[THE DATA Boundary: Start]

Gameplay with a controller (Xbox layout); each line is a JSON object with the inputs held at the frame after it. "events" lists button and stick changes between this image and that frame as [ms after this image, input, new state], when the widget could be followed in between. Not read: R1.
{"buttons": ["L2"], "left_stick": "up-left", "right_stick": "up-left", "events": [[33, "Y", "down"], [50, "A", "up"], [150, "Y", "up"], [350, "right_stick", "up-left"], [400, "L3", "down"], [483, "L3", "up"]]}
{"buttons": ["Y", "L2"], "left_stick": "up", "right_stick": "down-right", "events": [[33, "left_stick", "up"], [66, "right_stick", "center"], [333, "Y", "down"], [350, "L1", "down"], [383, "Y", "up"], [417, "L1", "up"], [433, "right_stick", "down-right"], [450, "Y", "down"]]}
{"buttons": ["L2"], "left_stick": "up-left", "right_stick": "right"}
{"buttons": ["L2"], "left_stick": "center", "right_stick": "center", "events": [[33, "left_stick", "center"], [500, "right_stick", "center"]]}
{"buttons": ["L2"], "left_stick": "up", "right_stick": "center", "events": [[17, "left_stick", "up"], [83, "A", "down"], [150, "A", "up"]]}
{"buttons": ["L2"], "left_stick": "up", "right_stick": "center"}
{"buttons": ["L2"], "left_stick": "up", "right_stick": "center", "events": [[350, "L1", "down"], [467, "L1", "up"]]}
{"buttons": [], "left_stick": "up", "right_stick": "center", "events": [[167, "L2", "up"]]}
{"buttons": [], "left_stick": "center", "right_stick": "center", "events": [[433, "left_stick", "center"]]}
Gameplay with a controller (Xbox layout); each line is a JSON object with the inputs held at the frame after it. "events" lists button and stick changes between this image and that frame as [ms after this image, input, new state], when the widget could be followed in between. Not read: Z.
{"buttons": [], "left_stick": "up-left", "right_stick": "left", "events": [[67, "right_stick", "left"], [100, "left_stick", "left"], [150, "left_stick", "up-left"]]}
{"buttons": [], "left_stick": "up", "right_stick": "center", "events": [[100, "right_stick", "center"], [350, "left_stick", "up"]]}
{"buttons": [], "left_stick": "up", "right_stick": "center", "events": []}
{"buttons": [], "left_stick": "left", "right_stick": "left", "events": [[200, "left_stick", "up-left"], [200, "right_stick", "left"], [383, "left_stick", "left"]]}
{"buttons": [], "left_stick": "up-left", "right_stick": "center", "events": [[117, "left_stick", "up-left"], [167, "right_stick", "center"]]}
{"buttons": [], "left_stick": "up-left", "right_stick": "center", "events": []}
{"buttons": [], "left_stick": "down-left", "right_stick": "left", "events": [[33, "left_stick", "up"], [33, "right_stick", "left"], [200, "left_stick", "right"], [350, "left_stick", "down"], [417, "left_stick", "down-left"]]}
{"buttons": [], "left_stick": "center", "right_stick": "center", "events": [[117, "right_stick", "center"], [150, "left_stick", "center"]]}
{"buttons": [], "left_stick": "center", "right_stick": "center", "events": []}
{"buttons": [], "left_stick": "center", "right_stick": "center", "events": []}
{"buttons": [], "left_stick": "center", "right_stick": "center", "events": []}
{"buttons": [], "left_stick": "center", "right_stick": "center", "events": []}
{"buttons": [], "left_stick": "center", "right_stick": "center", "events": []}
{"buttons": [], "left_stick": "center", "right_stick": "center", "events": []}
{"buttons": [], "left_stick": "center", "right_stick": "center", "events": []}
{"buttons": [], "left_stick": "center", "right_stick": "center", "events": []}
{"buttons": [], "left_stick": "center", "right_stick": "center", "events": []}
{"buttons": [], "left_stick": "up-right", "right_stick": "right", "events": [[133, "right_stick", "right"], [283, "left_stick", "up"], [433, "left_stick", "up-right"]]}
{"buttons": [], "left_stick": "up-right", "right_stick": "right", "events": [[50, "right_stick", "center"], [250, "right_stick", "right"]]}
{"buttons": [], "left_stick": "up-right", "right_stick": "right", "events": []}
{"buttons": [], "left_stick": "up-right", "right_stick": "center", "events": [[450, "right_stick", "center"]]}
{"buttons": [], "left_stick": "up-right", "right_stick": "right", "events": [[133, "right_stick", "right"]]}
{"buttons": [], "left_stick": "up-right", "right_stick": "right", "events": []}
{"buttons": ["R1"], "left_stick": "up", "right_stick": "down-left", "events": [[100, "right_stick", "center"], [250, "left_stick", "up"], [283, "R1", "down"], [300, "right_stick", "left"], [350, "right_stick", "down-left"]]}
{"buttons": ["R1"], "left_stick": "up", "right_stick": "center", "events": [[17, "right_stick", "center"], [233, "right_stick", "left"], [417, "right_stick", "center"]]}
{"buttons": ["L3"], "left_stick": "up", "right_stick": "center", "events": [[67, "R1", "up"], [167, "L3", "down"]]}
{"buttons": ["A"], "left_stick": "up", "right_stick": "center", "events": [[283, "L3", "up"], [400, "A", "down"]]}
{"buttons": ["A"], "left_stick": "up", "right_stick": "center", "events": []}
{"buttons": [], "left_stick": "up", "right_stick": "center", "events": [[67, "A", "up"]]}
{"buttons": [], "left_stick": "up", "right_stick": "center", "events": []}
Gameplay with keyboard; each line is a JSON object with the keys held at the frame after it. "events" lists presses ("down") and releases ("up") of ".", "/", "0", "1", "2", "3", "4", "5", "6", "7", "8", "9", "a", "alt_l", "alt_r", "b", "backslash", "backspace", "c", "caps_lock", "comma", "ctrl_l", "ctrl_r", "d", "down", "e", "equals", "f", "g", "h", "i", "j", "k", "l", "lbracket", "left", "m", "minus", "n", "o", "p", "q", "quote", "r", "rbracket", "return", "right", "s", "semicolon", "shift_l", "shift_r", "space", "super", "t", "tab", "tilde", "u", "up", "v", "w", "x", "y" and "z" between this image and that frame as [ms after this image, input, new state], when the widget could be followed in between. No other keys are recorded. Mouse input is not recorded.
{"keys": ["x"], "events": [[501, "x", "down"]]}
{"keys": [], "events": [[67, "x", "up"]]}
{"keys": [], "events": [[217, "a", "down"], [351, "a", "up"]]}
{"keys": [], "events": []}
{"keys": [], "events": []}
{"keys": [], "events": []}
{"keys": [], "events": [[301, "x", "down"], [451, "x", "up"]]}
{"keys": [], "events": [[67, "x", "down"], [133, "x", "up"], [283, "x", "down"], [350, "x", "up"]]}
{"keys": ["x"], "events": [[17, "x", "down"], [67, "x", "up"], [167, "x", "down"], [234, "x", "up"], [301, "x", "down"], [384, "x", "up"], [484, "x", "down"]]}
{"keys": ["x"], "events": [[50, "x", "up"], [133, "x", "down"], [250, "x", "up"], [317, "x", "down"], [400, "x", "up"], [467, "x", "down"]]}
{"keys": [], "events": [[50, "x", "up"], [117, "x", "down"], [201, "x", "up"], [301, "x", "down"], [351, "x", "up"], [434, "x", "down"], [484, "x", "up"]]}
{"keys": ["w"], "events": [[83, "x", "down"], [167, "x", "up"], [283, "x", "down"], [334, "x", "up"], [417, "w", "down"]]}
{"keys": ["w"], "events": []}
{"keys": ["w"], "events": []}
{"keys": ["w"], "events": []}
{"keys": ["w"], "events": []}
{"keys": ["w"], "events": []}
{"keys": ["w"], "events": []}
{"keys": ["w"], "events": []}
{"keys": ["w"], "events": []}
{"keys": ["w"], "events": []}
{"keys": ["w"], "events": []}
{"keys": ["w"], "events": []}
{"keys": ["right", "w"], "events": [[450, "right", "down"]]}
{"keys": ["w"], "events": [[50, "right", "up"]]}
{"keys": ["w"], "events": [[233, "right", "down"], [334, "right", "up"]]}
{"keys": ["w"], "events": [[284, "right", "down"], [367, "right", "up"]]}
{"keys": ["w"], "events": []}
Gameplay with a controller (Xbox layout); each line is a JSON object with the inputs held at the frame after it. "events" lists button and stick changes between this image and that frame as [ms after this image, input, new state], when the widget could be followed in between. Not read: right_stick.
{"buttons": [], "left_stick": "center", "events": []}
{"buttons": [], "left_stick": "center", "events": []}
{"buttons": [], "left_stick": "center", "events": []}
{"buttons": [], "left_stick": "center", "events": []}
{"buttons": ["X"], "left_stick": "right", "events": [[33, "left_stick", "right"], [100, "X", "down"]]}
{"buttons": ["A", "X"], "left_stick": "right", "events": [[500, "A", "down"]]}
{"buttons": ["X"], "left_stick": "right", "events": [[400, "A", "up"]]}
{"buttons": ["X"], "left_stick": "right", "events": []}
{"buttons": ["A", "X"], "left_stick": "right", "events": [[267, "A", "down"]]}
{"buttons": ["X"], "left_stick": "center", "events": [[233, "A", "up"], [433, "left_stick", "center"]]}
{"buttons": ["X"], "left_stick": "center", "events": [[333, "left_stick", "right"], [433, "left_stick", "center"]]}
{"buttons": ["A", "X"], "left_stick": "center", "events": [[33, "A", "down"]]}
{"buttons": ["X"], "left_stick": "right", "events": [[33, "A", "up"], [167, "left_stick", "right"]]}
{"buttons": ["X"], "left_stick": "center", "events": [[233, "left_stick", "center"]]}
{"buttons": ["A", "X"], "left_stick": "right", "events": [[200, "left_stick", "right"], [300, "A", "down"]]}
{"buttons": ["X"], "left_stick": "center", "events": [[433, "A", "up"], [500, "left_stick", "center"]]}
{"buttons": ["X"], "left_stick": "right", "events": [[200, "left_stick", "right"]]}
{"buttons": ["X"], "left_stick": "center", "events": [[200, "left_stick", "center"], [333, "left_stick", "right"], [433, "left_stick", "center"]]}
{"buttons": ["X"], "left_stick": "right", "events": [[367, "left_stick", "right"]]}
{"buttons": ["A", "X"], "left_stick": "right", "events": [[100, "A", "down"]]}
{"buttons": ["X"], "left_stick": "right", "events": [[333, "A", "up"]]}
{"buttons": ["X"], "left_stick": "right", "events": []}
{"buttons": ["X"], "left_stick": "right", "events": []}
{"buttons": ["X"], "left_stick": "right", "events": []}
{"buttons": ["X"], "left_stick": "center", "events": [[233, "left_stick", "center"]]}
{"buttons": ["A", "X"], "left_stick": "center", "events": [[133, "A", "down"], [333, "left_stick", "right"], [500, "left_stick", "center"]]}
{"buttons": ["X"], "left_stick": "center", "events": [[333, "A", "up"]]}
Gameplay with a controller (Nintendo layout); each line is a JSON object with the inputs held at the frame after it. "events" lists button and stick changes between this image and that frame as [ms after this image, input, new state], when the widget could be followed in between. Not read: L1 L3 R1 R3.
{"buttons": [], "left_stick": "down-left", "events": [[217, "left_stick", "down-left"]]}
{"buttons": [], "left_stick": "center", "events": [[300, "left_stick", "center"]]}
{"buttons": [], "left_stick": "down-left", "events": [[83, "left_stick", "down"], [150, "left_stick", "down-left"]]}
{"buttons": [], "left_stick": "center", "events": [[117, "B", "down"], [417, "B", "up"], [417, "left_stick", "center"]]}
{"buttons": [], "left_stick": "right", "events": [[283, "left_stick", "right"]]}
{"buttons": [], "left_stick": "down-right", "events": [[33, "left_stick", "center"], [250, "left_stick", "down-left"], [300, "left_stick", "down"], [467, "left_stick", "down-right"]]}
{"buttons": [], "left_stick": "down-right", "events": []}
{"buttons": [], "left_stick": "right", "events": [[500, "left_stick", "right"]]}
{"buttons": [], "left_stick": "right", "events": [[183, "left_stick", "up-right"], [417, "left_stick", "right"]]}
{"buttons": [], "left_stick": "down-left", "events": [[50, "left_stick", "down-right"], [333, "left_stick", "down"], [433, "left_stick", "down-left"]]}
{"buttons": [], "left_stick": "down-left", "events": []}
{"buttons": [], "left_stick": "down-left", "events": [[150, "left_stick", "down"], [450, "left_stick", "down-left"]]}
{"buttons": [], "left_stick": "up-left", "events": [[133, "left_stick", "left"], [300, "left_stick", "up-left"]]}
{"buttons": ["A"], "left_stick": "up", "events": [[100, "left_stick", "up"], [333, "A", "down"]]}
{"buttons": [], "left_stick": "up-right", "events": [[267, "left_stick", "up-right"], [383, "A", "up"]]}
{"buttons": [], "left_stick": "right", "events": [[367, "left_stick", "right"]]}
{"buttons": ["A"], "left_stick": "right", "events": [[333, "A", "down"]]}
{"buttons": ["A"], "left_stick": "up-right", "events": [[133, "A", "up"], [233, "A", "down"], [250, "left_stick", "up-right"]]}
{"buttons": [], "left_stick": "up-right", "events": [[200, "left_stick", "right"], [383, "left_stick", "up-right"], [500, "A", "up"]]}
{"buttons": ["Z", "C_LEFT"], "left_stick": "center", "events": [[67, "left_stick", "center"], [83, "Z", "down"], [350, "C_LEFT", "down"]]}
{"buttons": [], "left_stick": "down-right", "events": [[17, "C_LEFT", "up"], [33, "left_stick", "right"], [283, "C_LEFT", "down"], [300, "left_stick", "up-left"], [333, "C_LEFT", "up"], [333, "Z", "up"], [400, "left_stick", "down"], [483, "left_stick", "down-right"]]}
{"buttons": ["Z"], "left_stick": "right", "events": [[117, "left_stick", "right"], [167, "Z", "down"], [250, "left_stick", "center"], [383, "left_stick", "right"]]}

[THE DATA Boundary: End]

● **WORK TO COMPLETE**
Every line in the records above that contains the word "Xbox" is to be copied out.

● **ANSWER TO THIS PROBLEM**
Gameplay with a controller (Xbox layout); each line is a JSON object with the inputs held at the frame after it. "events" lists button and stick changes between this image and that frame as [ms after this image, input, new state], when the widget could be followed in between. Not read: R1.
Gameplay with a controller (Xbox layout); each line is a JSON object with the inputs held at the frame after it. "events" lists button and stick changes between this image and that frame as [ms after this image, input, new state], when the widget could be followed in between. Not read: Z.
Gameplay with a controller (Xbox layout); each line is a JSON object with the inputs held at the frame after it. "events" lists button and stick changes between this image and that frame as [ms after this image, input, new state], when the widget could be followed in between. Not read: right_stick.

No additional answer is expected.